- **EXERCISE INSTRUCTIONS**
Please continue the passage on color psychology, picking up right after its final sentence.

- **TEXT PASSAGE**
--- --- ---

If you’ve done any kind of design, you at least know a little bit about color psychology in terms of the associations we make between colors and emotions.
Red = passionate, blue = calming, and so on. We know that yellow is a playful shade, but why is yellow so uplifting? It’s tempting to say “it just is,” but that’s too easy of an explanation. Think about it—if our emotional associations with each color were innate, they wouldn’t vary across cultures. And they wouldn’t change over time, like how pink went from being associated with little boys at the beginning of the 20th century to being associated with little girls by the end.
One thing’s for sure: color matters. This is why it’s important to familiarize yourself with the fundamentals of color psychology before you start defining your brand’s best hues. Once you understand why a color evokes specific emotions you can harness color power in your branding to communicate at a subconscious level.
What is color psychology?
Color psychology is the study of how the colors we perceive impact our thoughts and feelings.
But before we dive into color psychology, we need to define what color is, exactly.
We see it as different hues and shades, yet technically, colors are how your eyes and brain perceive light waves of differing lengths. All light exists on the electromagnetic spectrum, the spectrum from longest to shortest light waves. Radio waves, microwaves, infrared light, gamma rays and x-rays are all at different length segments on this spectrum. Right in the middle is a small spectrum of light waves measuring from 400 nanometers to 700 nanometers, including all the light that’s visible to the human eye. The different wavelengths within this segment make up the variety of colors humans can perceive.
Researchers who work in the field of color psychology study our primal and cultural associations with specific colors and how exposure to these colors impact our biases and behaviors.
Let’s look at a real life example. Evidence from Scotland and Japan has shown that when a neighborhood’s street lights emit blue light, the crime and suicide rates in that neighborhood decrease. Color psychology researchers try to answer why phenomena like this occurs.
It could be because blue is an unusual color for streetlights, which makes would-be criminals feel like something’s “off” and drive them to abandon their plans. Or it could be because blue lights is often associated with a police presence—think the blue light emergency phone boxes on college campuses—and that drives people to be more cautious. Or it could be because blue is an almost universally recognized calming color, and walking under a relaxing blue light puts people in a less agitated state of mind than they’d be in under more red- or yellow-toned streetlights.
Humanity’s colorful history: how language influences color psychology
Ancient people didn’t see the same colors you see. In fact, people in other parts of the world don’t see colors the way you see them. It can be a bit of a trip to think about, but it’s true—research has shown that language influences how we perceive color.

--- --- ---

- **DATA SECTION**
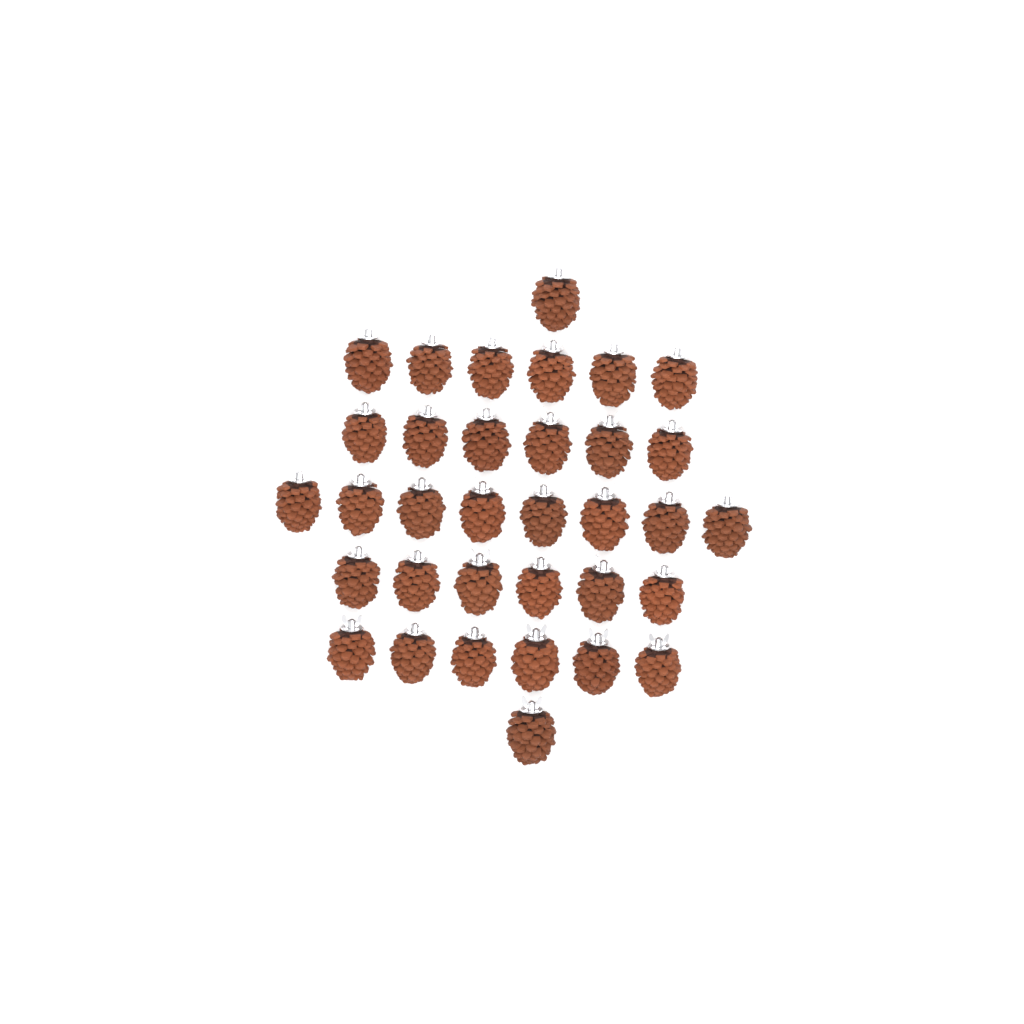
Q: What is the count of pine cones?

--- --- ---

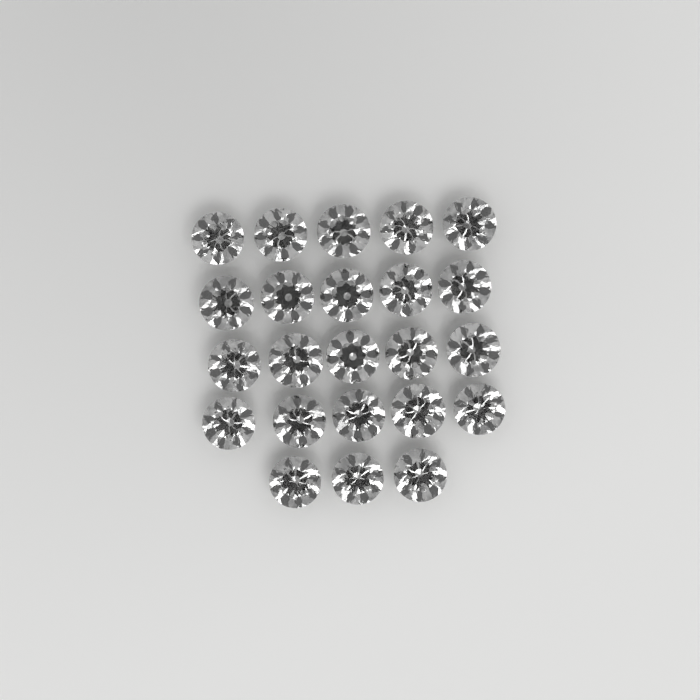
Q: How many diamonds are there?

--- --- ---

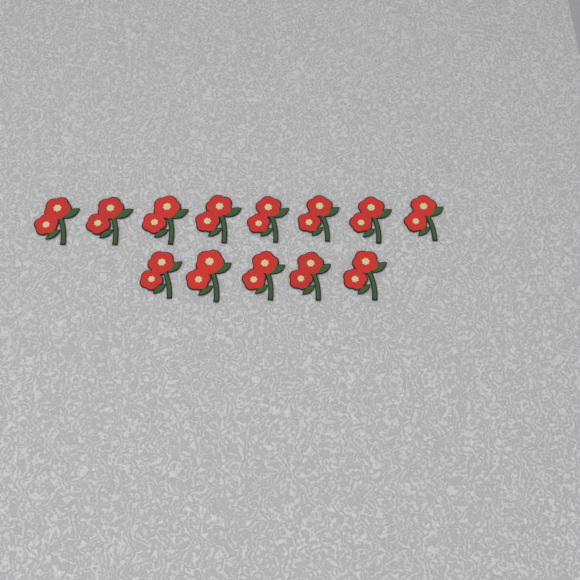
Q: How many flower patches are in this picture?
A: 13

--- --- ---

- **OUTPUT**
A 2006 study found that members of the Himba tribe, a culture from Namibia that doesn’t have a word for the color “blue,” couldn’t pick out the one blue square within a circle of green squares when presented with the image on a computer screen. To English speakers, the blue square is obvious, but to the study participants, it was just another one of the green squares in the circle.
Interestingly, when presented with a circle of green squares that to English speakers, appeared to be very close in shade, Himba tribe members could immediately pick out the one square that wasn’t the same color as the others. That’s because the language they speak, Otjihimba, has words for many of the distinct hues we group as “green.”
Now think about how the ocean and the color blue feel inextricable to us. To an English speaker, the ocean just is blue.
Yet that’s not how Homer saw it. In The Odyssey, the sea is described as “wine-dark.” Honey is described as green and sheep are described as violet. Homer wasn’t the only ancient author whose world didn’t include blue, either—intrigued by the lack of “blue” as a color descriptor in Homer’s work, nineteenth century British scholar William Gladstone, followed by German philosopher Lazarus Geiger, closely studied ancient texts from cultures around the world and found that only one, the Egyptians, had a word for the color blue. They were also the only culture that produced blue dye.
Further, Gladstone and Geiger’s work found the same pattern in ancient languages spanning from India to Iceland: the first recorded “color words” were words for black and white.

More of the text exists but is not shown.